Per un'ora Coverciano diventa il centro del mondo, calcistico si intende ovviamente. Quasi sessanta minuti di conferenza-fiume nella quale Antonio Conte risponde a viso aperto alle domande di tutti. "In inglese o in italiano?", scherza qualcuno. Lui ride, ma non troppo. Il suo futuro, e quello della Nazionale, sono il piatto principale di un pranzo mediatico che si consuma con calma. La sala stampa azzurra non era mai stata così piena, lo giurano anche i più esperti. Giornalisti e fotografi da tutto il mondo: inglesi, soprattutto. Perché il suo futuro è là, sponda Chelsea.
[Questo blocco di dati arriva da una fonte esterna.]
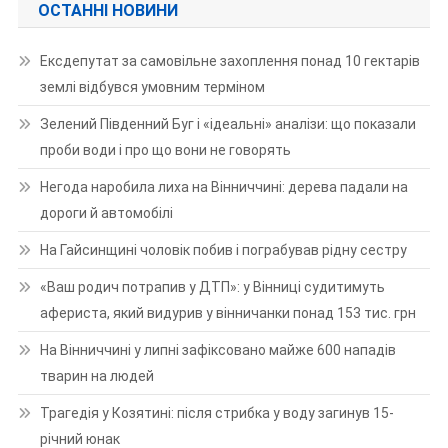
ОСТАННІ НОВИНИ
Ексдепутат за самовільне захоплення понад 10 гектарів
землі відбувся умовним терміном
Зелений Південний Буг і «ідеальні» аналізи: що показали
проби води і про що вони не говорять
Негода наробила лиха на Вінниччині: дерева падали на
дороги й автомобілі
На Гайсинщині чоловік побив і пограбував рідну сестру
«Ваш родич потрапив у ДТП»: у Вінниці судитимуть
афериста, який видурив у вінничанки понад 153 тис. грн
На Вінниччині у липні зафіксовано майже 600 нападів
тварин на людей
Трагедія у Козятині: після стрибка у воду загинув 15-
річний юнак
Che "non è parola tabù" spiega il CT all'ennesima risposta a domande sul futuro che si susseguono quasi come doppioni. Telecamere e fotocamere sono lì, pronte a coglierne ogni minima smorfia. Ogni sfumatura: rughe sulla fronte, sguardi pensierosi, sorrisi. "Si è chiesto come mai tutta questa stampa inglese?" incalzano scherzando. "Sarà per studiare il nostro calcio", risponde il CT. Col suo ghigno, quello che nasconde una verità che ancora pubblica non può diventare. Però "il calcio inglese attrae ed è interessante. Per calciatori e... allenatori", eccolo qui allora il "mezzo passo falso" che fa trasparire il futuro in salsa blues. Con gli europei, però, sempre in primo piano.
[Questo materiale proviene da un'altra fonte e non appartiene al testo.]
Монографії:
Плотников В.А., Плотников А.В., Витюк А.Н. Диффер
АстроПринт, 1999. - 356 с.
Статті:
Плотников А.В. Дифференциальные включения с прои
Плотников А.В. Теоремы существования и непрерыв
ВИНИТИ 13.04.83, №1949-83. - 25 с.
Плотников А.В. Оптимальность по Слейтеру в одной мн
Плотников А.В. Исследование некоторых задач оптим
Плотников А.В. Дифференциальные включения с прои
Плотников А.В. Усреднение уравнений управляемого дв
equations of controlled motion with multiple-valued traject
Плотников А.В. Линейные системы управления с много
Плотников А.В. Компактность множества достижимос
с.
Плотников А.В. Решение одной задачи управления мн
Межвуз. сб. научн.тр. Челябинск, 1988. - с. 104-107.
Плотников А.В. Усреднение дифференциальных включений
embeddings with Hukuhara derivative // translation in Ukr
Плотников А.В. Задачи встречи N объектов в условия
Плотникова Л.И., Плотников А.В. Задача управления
Ci sono parole e concetti che tornano e ritornano nelle parole di Conte: trasparenza, chiarezza, orgoglio. Le prime due le ha messe davanti agli occhi di tutti comunicando a tre mesi dall'Europeo in Francia la sua volontà di lasciare l'azzurro dopo giugno. Tempismo criticato da alcuni, applaudito da altri: lui, spiega, voleva continuare a "poter guardare le persone negli occhi" e per questo ha messo la sincerità davanti a tutto. La Nazionale, che appunto è soprattutto orgoglio e per la quale continuerà a lavorare col sogno di regalare un Europeo difficile ad un Paese che sogna con poche speranze, stava diventando un "garage", come l'ha definito lui stesso, nel quale Conte, chiuso, non si sarebbe più sentito se stesso. Lì dentro, diventato nel frattempo "un'incudine su cui tutti battono", "l'odore del campo non arriva" e per questo, adesso, ha scelto che era il momento giusto per separarsi e tornare alla vita di club nonostante il cuore, soprattutto dopo "la qualificazione conquistata con un gruppo che mi ha sempre seguito", abbia sempre provato a fargli cambiare idea. Ogni volta in cui pronuncia la parola "Chelsea", la sala stampa si riempie dei click dei fotografi e il web fa rimbalzare le sue parole ovunque. Anche se è soprattutto "l'incubo di passare in futuro quattro mesi senza lavorare" come è successo quest'anno a mettergli paura. È il concetto più forte, che rimanda a quel "garage" che diventa immagine in evidenza del suo pensiero.
Dura quasi un'ora sì, ma potrebbe durarne anche due se non fosse per il fischio finale che arriva dall'ufficio stampa. Il campo, così amato, chiama. Lì Conte ritrova e abbraccia Tavecchio, "ci siamo salutati con la speranza di lasciarci da campioni" rivela il presidente. Il sole tramonta, e intanto il CT con la squadra viaggia verso la Galleria dell'Accademia di Firenze per la foto con la nuova divisa. Nella casa del David di Michelangelo, simbolo del piccolo che sconfigge il gigante e, chissà, magari metafora di una Nazionale che proverà a sorprendere, a "ridurre il gap con le grandi Spagna e Germania grazie alla forza del gruppo". Parola di Conte, che a chi gli chiede se gli Azzurri potrebbero sentirsi spaesati se guidati da un generale che ha già scritto il proprio futuro risponde: "Generale o lo si è sempre o non lo si è mai". E quel garage chiamato Coverciano, per un giorno e col suo generale sotto i riflettori, torna il centro del mondo.